Cultivating Influence

If the increase in food imports is a raw deal for many growers and farm workers, then in whose interest does the situation serve? Agriculture analysts say all you have to do is follow the money -- and that leads straight to major processors and commodity brokers such as Cargill and Archer Daniel Midland (ADM), corporations that continue to post impressive profits even as farmers struggle.

"Who does this really work for? It's a system set up to benefit the large food companies," says Ben Lilliston, spokesman for the Institute for Agriculture and Trade Policy, a Minneapolis-based think tank. "They are playing farmers in the U.S. off of farmers in Brazil, India, Australia, even China. These companies don't care where the food comes from. They just want the cheapest price possible."

By encouraging more food imports, corporations such as Cargill and ADM -- along with the major supermarket chains like Wal-Mart and other food processors like Philip Morris's Nabisco -- keep their costs low and their profit margins high. The major food companies' first priority is cheap food, regardless of where it comes from. If it seems as if the rules have been written mostly to the advantage of the big agribusiness companies that trade on the international markets, that's because they are. For example, a former Cargill vice president, Dan Amstutz, drafted the original text for the WTO's agriculture regulations.

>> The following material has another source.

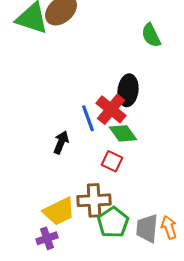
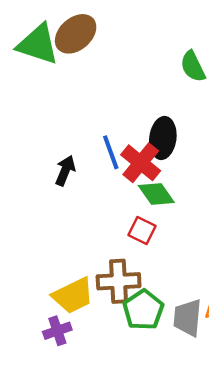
blue line: (88, 118) -> (111, 152), moved
black arrow: (61, 142) -> (65, 171), moved

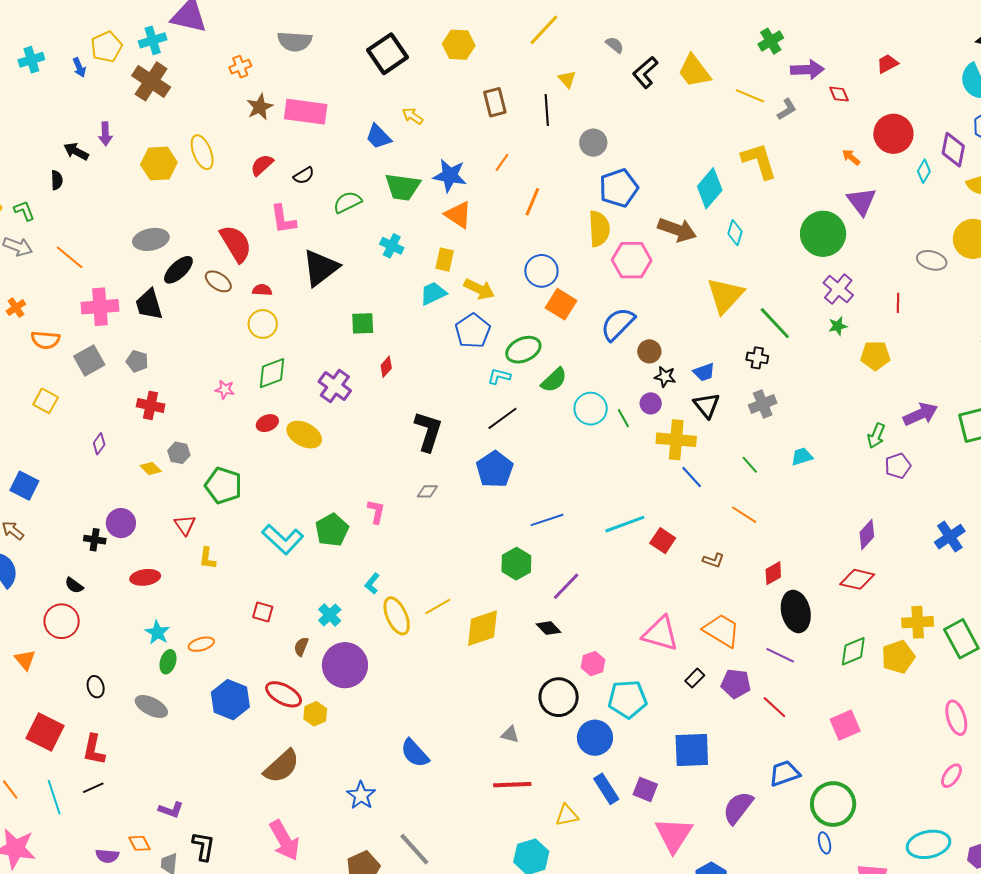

The large agribusiness companies also have sought to protect their interests by halting "country of origin" labeling. The 2002 Farm Bill called for the USDA to start identifying where all imported food comes from. But agribusiness allies in the House of Representatives -- led by Texas representative Tom Delay--have delayed implementation of the labeling and are trying to make it voluntary.

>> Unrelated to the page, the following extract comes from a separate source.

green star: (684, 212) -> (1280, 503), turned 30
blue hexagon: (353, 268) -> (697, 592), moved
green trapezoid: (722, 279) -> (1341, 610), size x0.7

Stickers or decals stating food's country of origin may be small, but the issue is a major one. That's because consumer surveys consistently show that most American shoppers would prefer to buy food that comes from the U.S. If country of origin labeling became universal, it could cramp the major food processors' business model.

"The food companies are afraid," IATP's Lilliston says. "They [the corporations] have set up a global food chain. But they know Americans want to eat local when they have the opportunity. If you're in a supermarket and have a choice between American beef and Australian beef, most people will choose American beef even if it costs a little more."

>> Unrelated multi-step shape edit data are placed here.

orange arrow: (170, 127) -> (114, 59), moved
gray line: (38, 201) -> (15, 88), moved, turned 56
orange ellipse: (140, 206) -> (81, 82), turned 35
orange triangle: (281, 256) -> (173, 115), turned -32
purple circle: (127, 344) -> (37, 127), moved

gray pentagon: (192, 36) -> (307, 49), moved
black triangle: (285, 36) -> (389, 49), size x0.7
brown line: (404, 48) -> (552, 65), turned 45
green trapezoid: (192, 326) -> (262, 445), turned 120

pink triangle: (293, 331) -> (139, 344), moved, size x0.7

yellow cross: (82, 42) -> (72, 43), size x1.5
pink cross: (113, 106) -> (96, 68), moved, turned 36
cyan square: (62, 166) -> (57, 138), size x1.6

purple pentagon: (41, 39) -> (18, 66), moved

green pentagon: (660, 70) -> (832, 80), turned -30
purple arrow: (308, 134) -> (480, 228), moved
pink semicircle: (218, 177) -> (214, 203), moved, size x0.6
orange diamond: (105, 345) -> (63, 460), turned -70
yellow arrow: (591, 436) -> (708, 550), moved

For the 270 million Americans who enjoy three square meals a day, more imported food has real benefits -- among them, lower food prices and greater variety at the supermarket. Some analysts, however, caution that being dependent on other nations for a large share of our food endangers U.S. security in an unstable world. Of course, there is little risk of nationwide food shortages any time soon; when it comes to total calories produced or tonnage of food harvested, the U.S. remains the biggest farmer in the world. Yet as the U.S. becomes more reliant on food imports, the country's vulnerability to events in far-off places increases.

Phil Howard, a researcher at the Center for Agroecology and Sustainable Food Systems at the University of California-Santa Cruz, says the U.S. is losing a key element of self-sufficiency. "This isn't like computer chips from China -- we can live without that," says Howard. "If we keep importing our food, we'll be completely dependent on other countries. Are we going to send the military around the world to protect our food imports as we do now to protect our oil imports?"

Jason Mark is the co-author, with Kevin Danaher, of "Insurrection: Citizen Challenges to Corporate Power." He is researching a book about the future of food.